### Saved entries
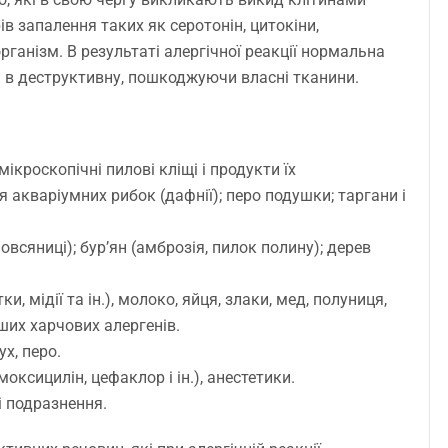
ів запалення таких як серотонін, цитокіни,
організм. В результаті алергічної реакції нормальна
я в деструктивну, пошкоджуючи власні тканини.
ікроскопічні пилові кліщі і продукти їх
я акваріумних рибок (дафнії); перо подушки; таргани і
овсяниці); бур’ян (амброзія, пилок полину); дерев
, мідії та ін.), молоко, яйця, злаки, мед, полуниця,
нших харчових алергенів.
ух, перо.
моксицилін, цефаклор і ін.), анестетики.
ні подразнення.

### WHAT TO WORK ON
Where a line above holds the string "перо", copy that line.

### WRITTEN SOLUTION
я акваріумних рибок (дафнії); перо подушки; таргани і
ух, перо.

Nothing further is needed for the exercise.